### Problem statement:
Render every line of the records below as a Markdown table with two columns, Number and Entry, and skip any blank lines. Leave the pictures out of your answer.

--- --- ---

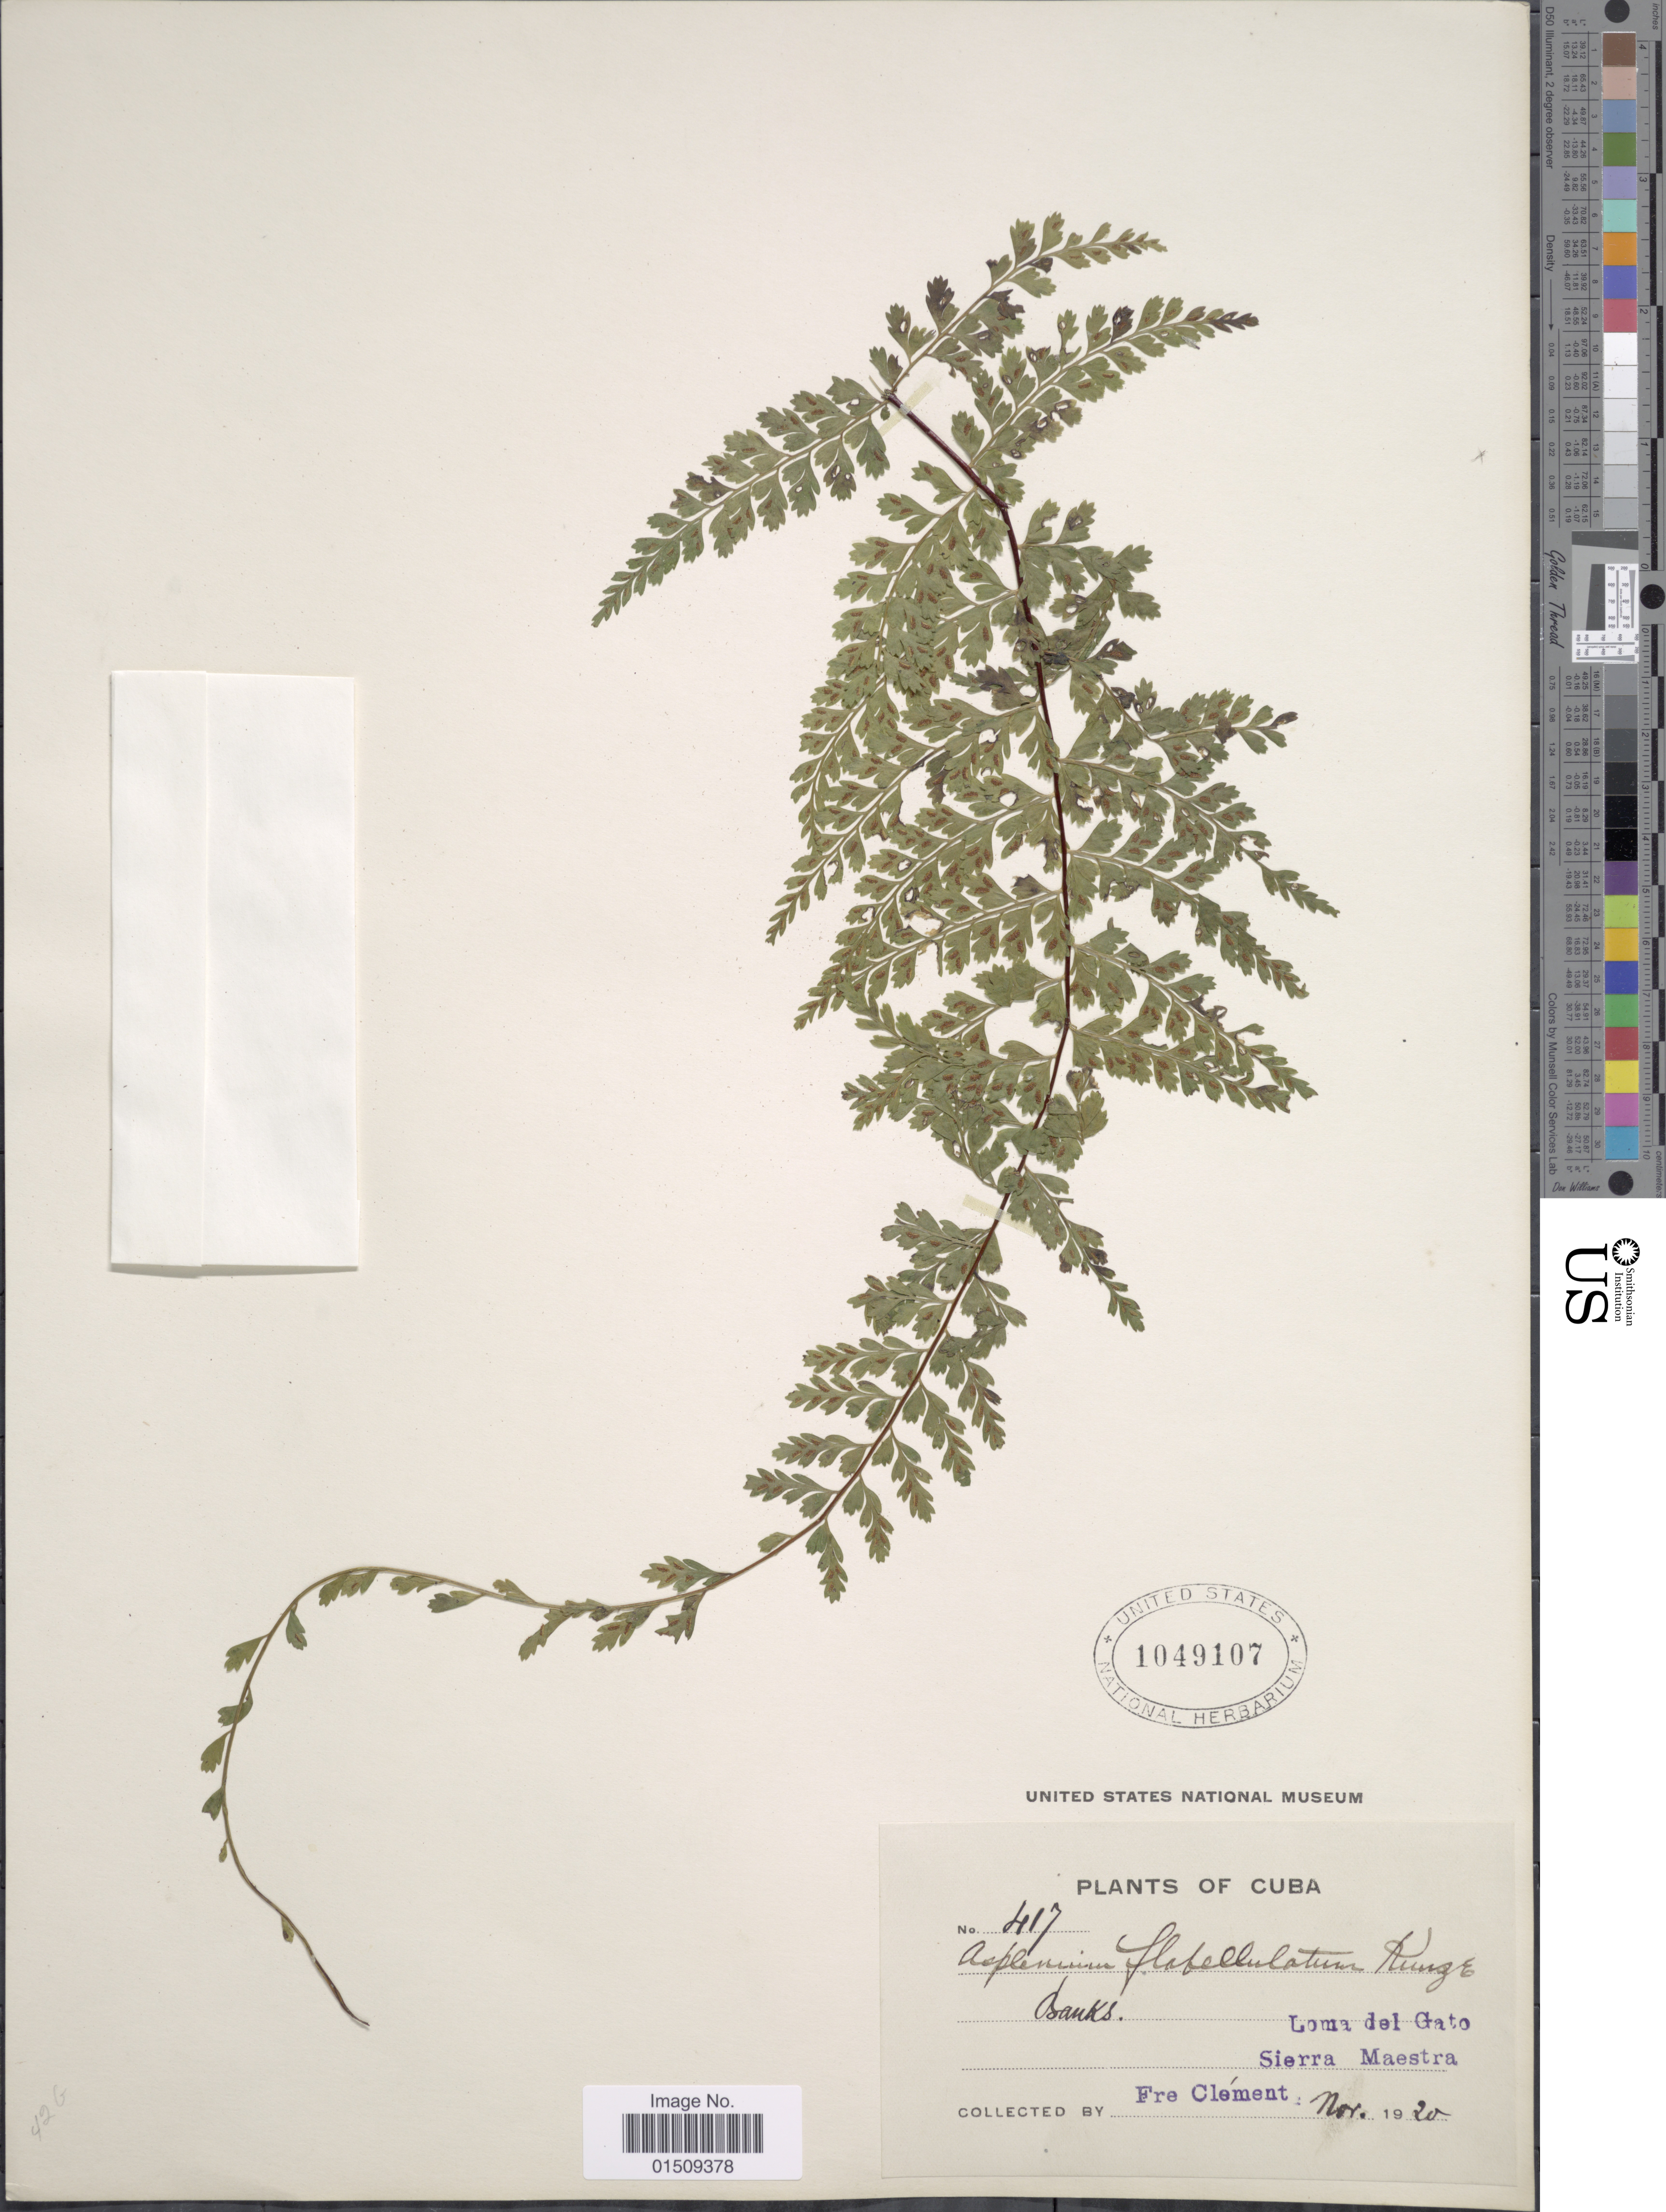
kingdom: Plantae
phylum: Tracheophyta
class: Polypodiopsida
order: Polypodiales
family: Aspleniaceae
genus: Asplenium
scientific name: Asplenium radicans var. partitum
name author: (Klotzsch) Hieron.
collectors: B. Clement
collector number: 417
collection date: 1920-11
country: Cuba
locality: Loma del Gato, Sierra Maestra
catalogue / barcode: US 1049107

--- --- ---

### Answer to the problem:
| Number | Entry |
|---|---|
| 1 | kingdom: Plantae |
| 2 | phylum: Tracheophyta |
| 3 | class: Polypodiopsida |
| 4 | order: Polypodiales |
| 5 | family: Aspleniaceae |
| 6 | genus: Asplenium |
| 7 | scientific name: Asplenium radicans var. partitum |
| 8 | name author: (Klotzsch) Hieron. |
| 9 | collectors: B. Clement |
| 10 | collector number: 417 |
| 11 | collection date: 1920-11 |
| 12 | country: Cuba |
| 13 | locality: Loma del Gato, Sierra Maestra |
| 14 | catalogue / barcode: US 1049107 |